Still, what resulted from those sessions was something wonderful and enduring. With Pink Floyd's debut, The Piper at the Gates of Dawn, the band loomed as a potentially matchless force in British rock, though Barrett was clearly the group's imaginative center. he wrote Lewis Carroll-indebted wordplay in songs about fantasy and childhood and horror and the I-Ching, all paired with remarkably intuitive melodies. He was the reason Pink Floyd were now the most notable new band in Britain, and he oved being a part of the cultural adventure that surrounded them. Jenny Fabian, who has done some of the best writing about the London scene, later told Mason in his book Inside Out: A Personal History of Pink Floyd that Floyd "were the first authentic sound of acid consciousness...They'd be up on stage like supernatural gargoyles playing their spaced-out music, and the same color that was exploding over them was exploding over us. It was like being taken over, mind, body and soul."

This matter of the band's psychedelic effect was about to take on a painful resonance. At the peak of Pink Floyd's early creative powers, with a remarkable album now finished and set for a summer 1967 release, Syd Barrett began to fall apart. The onset was sudden. As the group's second single, "See Emily Play," vaulted into the Top Ten, Pink Floyd were set for three consecutive July appearances on a weekly British program, Top of the Pops. Barrett looked haggard and wary as the weeks progressed, until finally he walked off during the third show, frantic and angry. That was just the start. In the beginning of August, just as The Piper at the Gates of Dawn was being released, Pink Floyd's managers, Peter Jenner and Andrew King, canceled the band's English tour due to Barrett's "nervous exhaustion," and sent the singer on vacation with a doctor to a Spanish island. While there, Barrett spent some nights sleeping in a graveyard. Come November, during tours in America and Britain with the Jimi Hendrix Experience, Barrett only grew worse. At too many shows, he stood on stage staring at some unknown space beyond the heads of the audience, not touching his guitar. Years later Mason told Barry Miles, in Pink Floyd: The Early Years, "You're trying to be in this band... and things aren't really working out and you don't really understand why. You can't believe that someone's deliberately trying to screw it up and yet the other half of you is saying, This man's crazy— he's trying to destroy me!' "

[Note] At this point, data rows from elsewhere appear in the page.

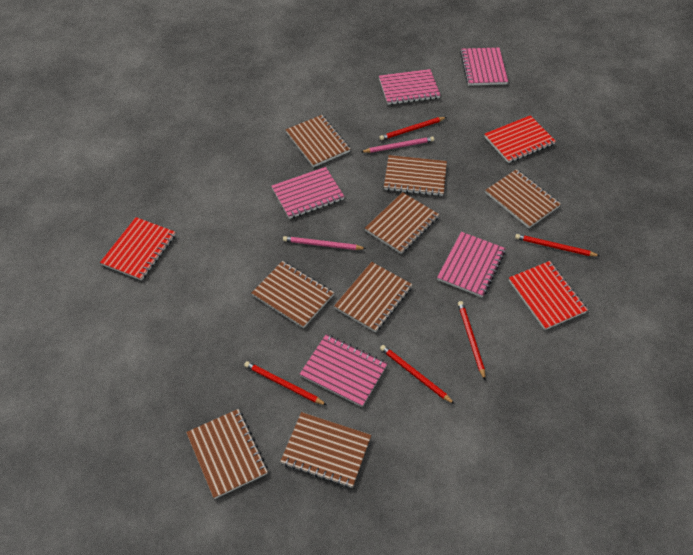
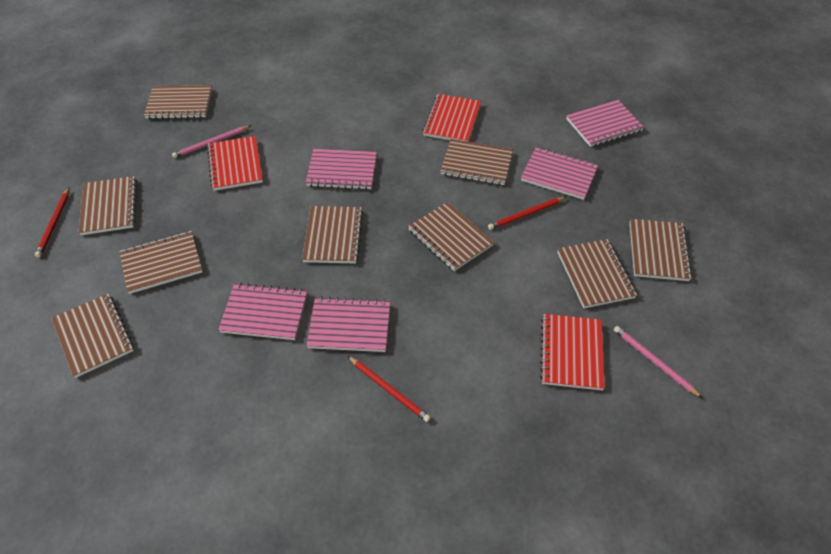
brown notebook: [186,409,268,499] [252,261,334,328] [280,412,371,488] [286,115,350,167] [334,262,412,332] [365,192,439,254] [384,155,447,196] [485,169,561,228] = 8 -> [51,294,134,378] [78,176,137,235] [120,231,203,294] [144,85,212,119] [302,206,363,263] [408,202,494,271] [441,139,513,185] [557,239,637,308] [630,219,692,281] = 9
red pencil: [244,361,326,405] [379,117,446,140] [380,345,454,404] [458,301,486,380] [515,234,600,256] = 5 -> [35,187,69,258] [348,356,431,422] [488,197,566,230] = 3

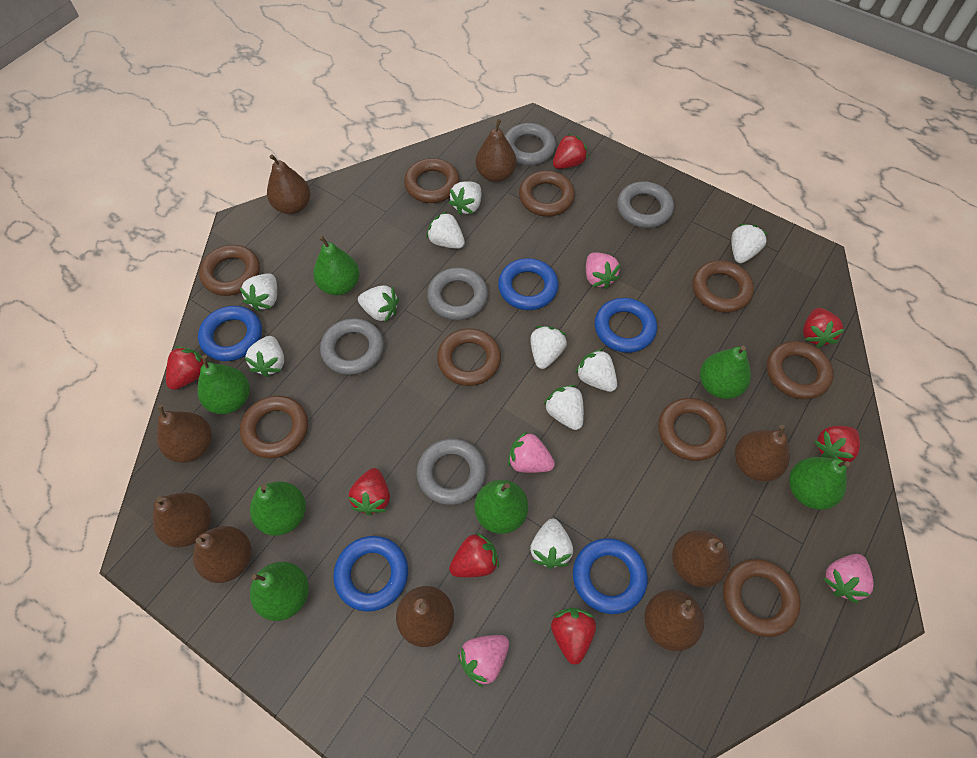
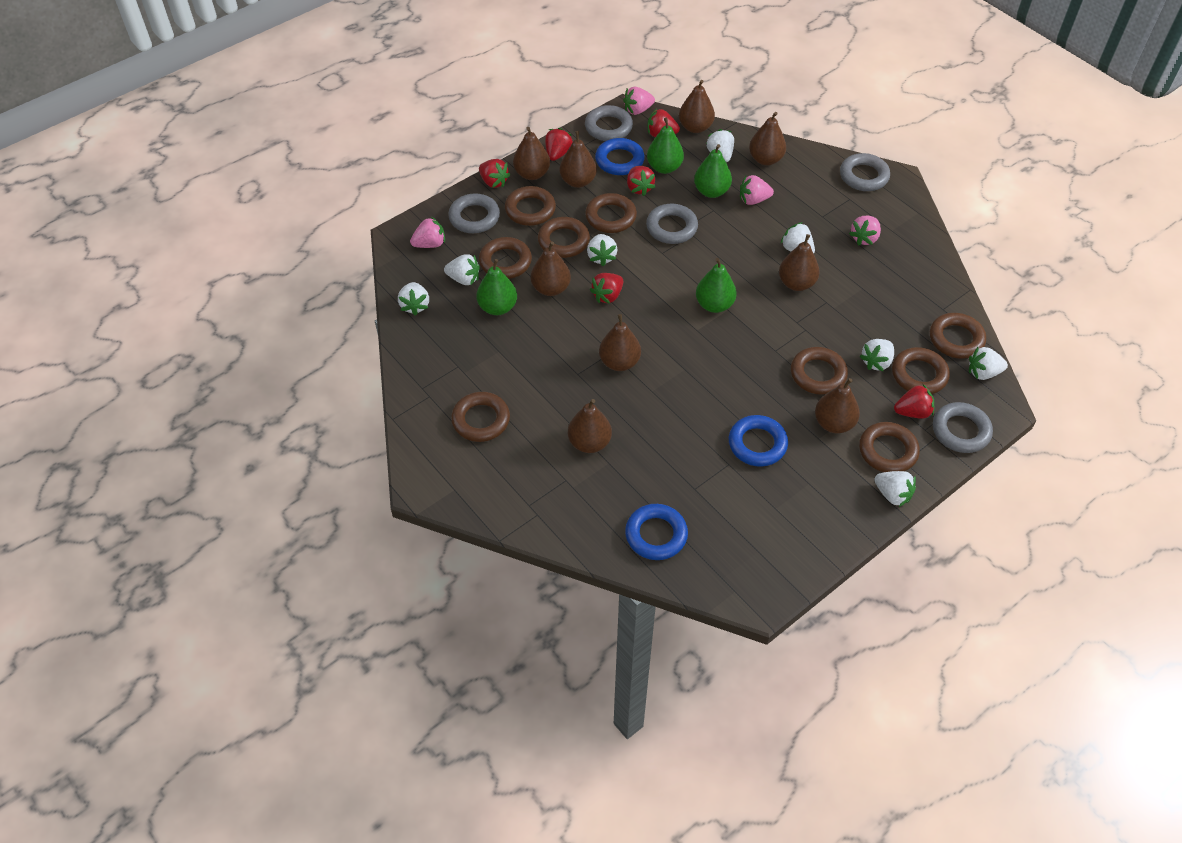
blue ring: [198,306,262,361] [333,536,408,612] [498,258,559,310] [573,538,648,614] [594,298,657,353] = 5 -> [595,138,645,175] [625,504,688,560] [729,415,788,467] = 3
green pear: [197,355,250,414] [250,481,306,536] [250,562,309,621] [313,236,360,296] [474,480,528,534] [700,346,751,399] [789,457,850,510] = 7 -> [476,259,517,315] [647,117,684,174] [694,144,732,198] [696,258,737,313] = 4
red strawberry: [166,346,204,390] [348,468,390,516] [449,532,499,577] [551,608,596,665] [553,134,588,169] [803,308,845,348] [814,426,860,462] = 7 -> [479,159,510,188] [545,128,573,161] [590,273,623,304] [627,166,655,196] [648,108,680,137] [894,384,934,419] = 6
white strawberry: [240,273,277,311] [244,336,284,377] [358,285,399,322] [427,211,465,249] [449,181,481,215] [530,326,567,369] [530,519,573,569] [544,385,584,430] [575,349,617,392] [731,224,768,263] = 10 -> [398,282,429,316] [444,254,480,285] [587,234,618,266] [706,129,734,162] [781,222,815,253] [860,339,894,371] [874,471,916,507] [969,347,1008,380] = 8

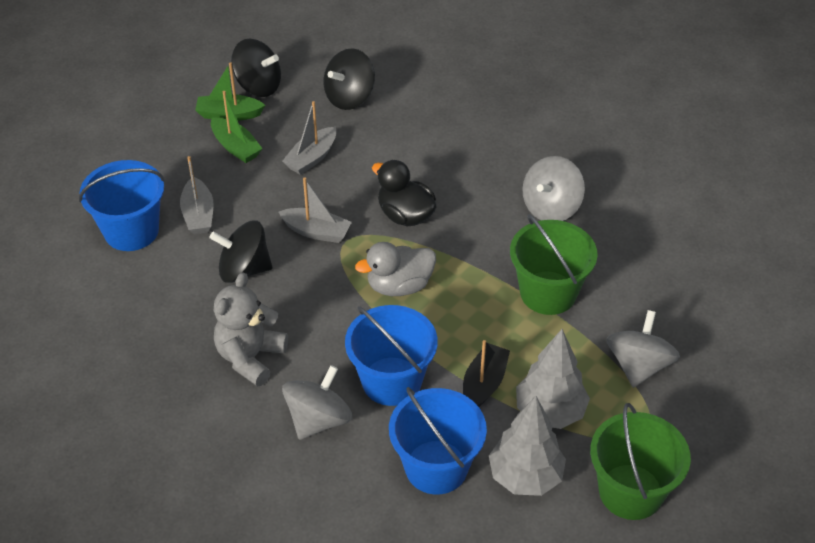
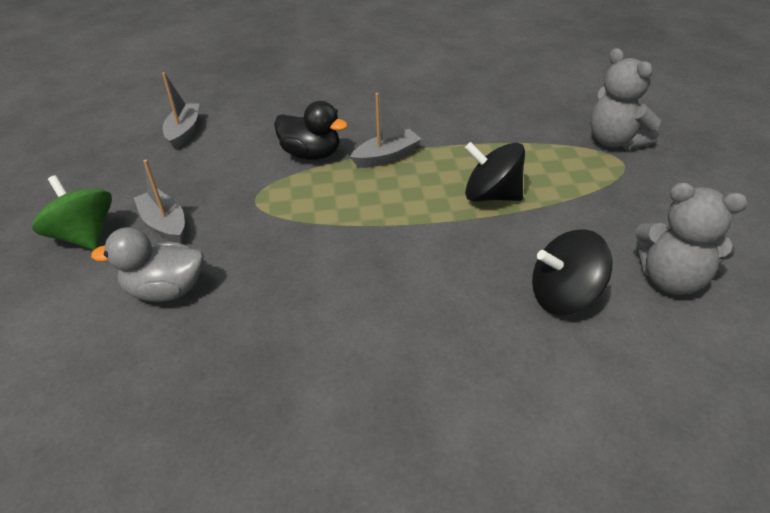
black boat: [463,340,510,407] = 1 -> none = 0
black spinning top: [210,220,272,283] [231,39,281,97] [323,48,375,110] = 3 -> [465,142,525,202] [532,229,612,315] = 2
blue bucket: [79,160,165,251] [345,305,438,406] [389,387,487,494] = 3 -> none = 0
green boat: [195,62,265,121] [211,91,263,163] = 2 -> none = 0
green bucket: [510,214,598,315] [590,403,691,520] = 2 -> none = 0
green spinning top: none = 0 -> [32,175,112,250] = 1
grey spinning top: [282,365,352,440] [522,156,585,221] [606,310,680,388] = 3 -> none = 0
grey teddy bear: [214,272,288,387] = 1 -> [590,48,661,150] [635,183,748,295] = 2
grey tree: [489,396,566,496] [516,329,590,429] = 2 -> none = 0

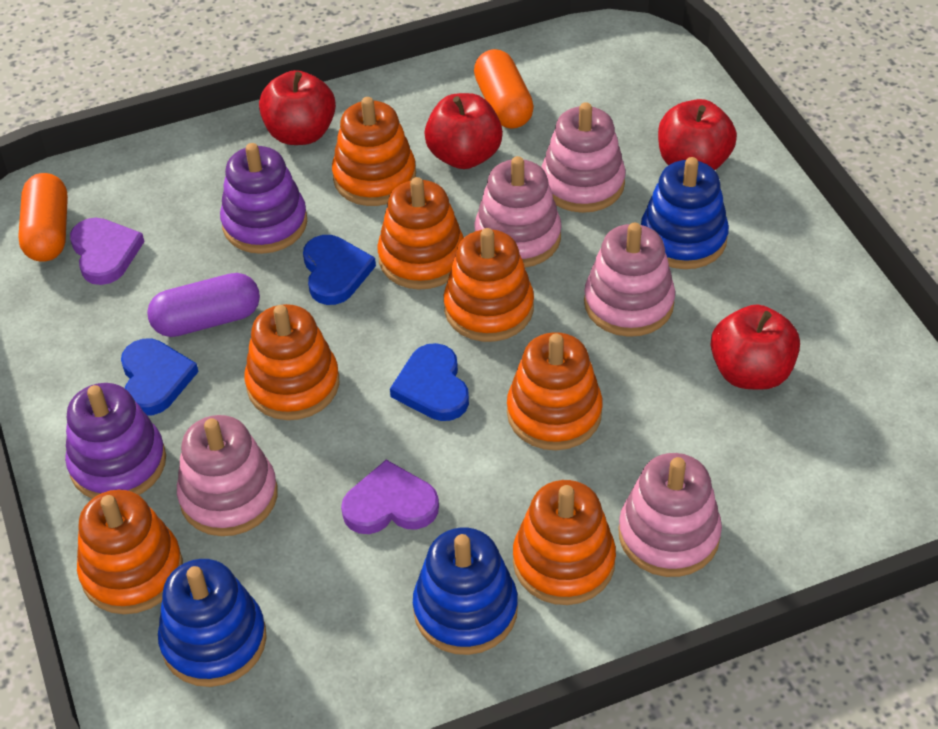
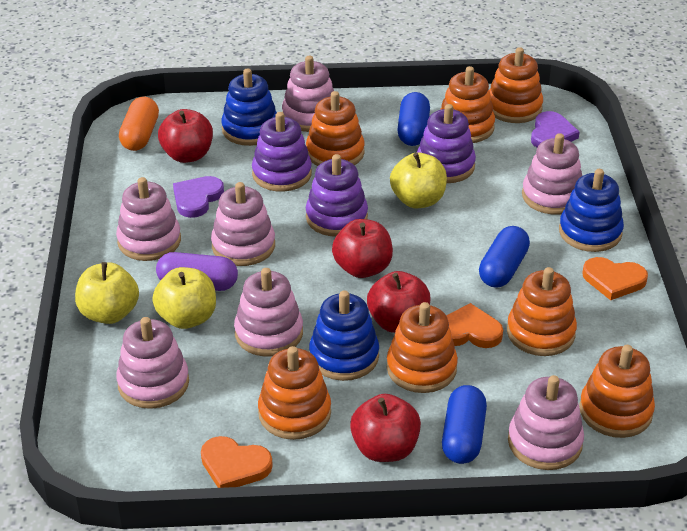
blue capsule: none = 0 -> [397,92,430,146] [442,385,487,464] [479,226,530,288] = 3
blue heart: [121,338,199,416] [303,235,376,305] [390,343,469,421] = 3 -> none = 0
orange capsule: [18,173,68,262] [474,49,534,129] = 2 -> [119,97,159,151] = 1
orange heart: none = 0 -> [201,436,273,488] [446,303,503,348] [582,257,648,300] = 3
pink stacking toy: [177,415,278,536] [474,156,562,268] [541,102,626,213] [584,223,675,337] [618,453,722,577] = 5 -> [116,177,181,261] [116,317,189,409] [211,182,275,266] [234,268,303,357] [282,56,334,132] [508,375,584,470] [522,133,582,214] = 7
purple stacking toy: [65,383,166,499] [220,143,307,254] = 2 -> [252,112,312,192] [306,154,368,237] [417,104,476,183] = 3
yellow apple: none = 0 -> [75,262,139,324] [152,267,216,329] [390,153,447,208] = 3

There has been a lot of conjecture and mythmaking over the years about what went so terribly wrong for Barrett in such a short amount of time. Many have attributed his disintegration to a steady overconsumption of LSD. He had taken the drug since his days in Cambridge, and in 1966 he lived in an apartment with people who ingested acid regularly and purportedly fed it to Barrett whether he was aware of it or not. ("We never ventured inside," said Mason. "It was not a world the rest of us frequented.") Others — including Waters — believe that the psychedelics triggered a dormant schizophrenia in Barrett. However, author Tim Willis, when researching 2002's Madcap: The Half-Life of Syd Barrett, Pink Floyd's Lost Genius, discovered that Barrett had never been diagnosed with schizophrenia nor given medications, "on the grounds that he has an 'odd' mind rather than a sick one."